What is provisional assessment of taxable income?

What is provisional assessment of taxable income?

A provisional assessment is calculation of tax due on a person who has failed to file income tax return for a tax year. A commissioner of Inland Revenue of Federal Board of Revenue (FBR) has been empowered to make provisional assessment of such person under Income Tax Ordinance, 2001.

According to Tenth Schedule of Income Tax Ordinance, 200, the Provisional assessment is:

(1) Where for a tax year person’s tax has been collected or deducted in accordance with rule 1 and the person fails to file return of income for that tax year within the due date provided in section 118 or as extended by the Board, the Commissioner shall notwithstanding anything contained in sub-sections (3) and (4) of section 114, within sixty days of the due date provided in section 118 or as extended by the Board make a provisional assessment of the taxable income of the person and issue a provisional assessment order specifying the taxable income assessed and tax due thereon.

(2) In making the provisional assessment under sub-rule (1), the Commissioner shall impute taxable income on the amount of tax deducted or collected under rule 1 by treating the imputed income as concealed income for the purposes of clause (d) of sub-section (1) of section 111:

Provided that the provision of section 111 shall be applicable on unexplained income, asset or expenditure in excess of imputed income treated as concealed income under this rule.”

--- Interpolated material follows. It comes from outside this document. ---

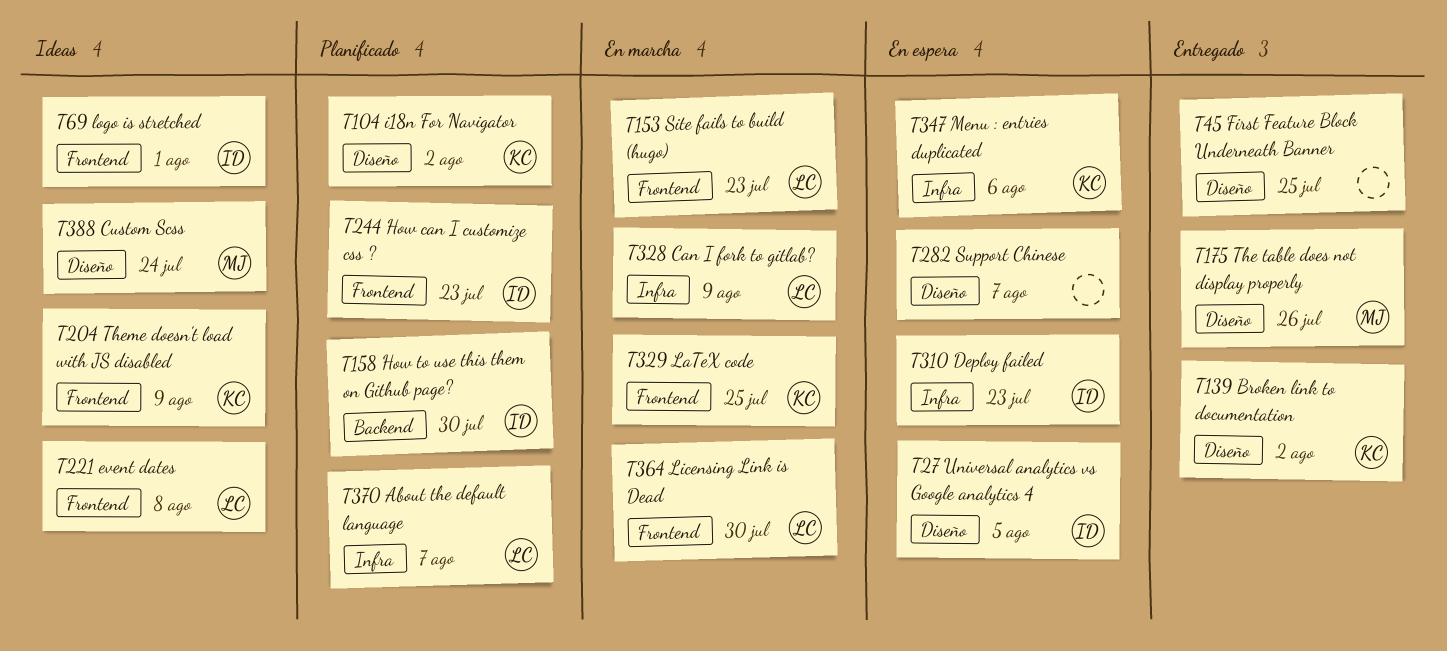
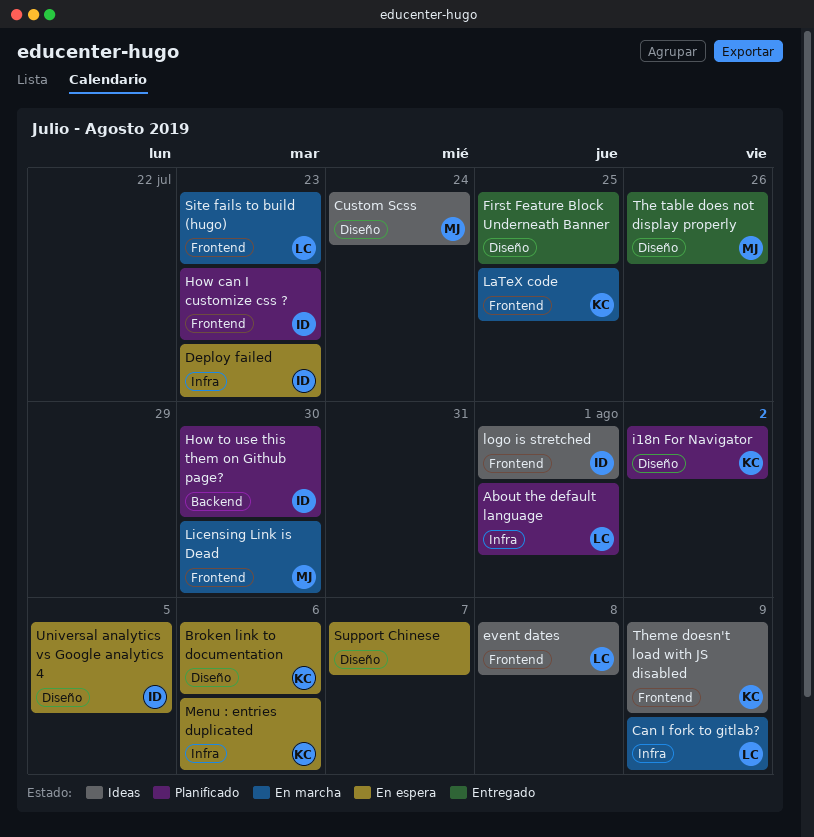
About the default language, due: Aug 7 -> Aug 1
Broken link to documentation, status: Entregado -> En espera
Broken link to documentation, due: Aug 2 -> Aug 6
Licensing Link is Dead, owner: LC -> MJ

“Explanation.- For the removal of doubt it is clarified that the imputable income so calculated or concealed income so determined shall not absolve the person so assessed, from requirement of filing of wealth statement under sub-section (1) of section 116, the nature and source of amounts subject to deduction or collection of tax under section 111, section of audit under section 177 or 214C or subsequent amendment of assessment as provided in rule 8 and all the provisions of the Ordinance shall apply.”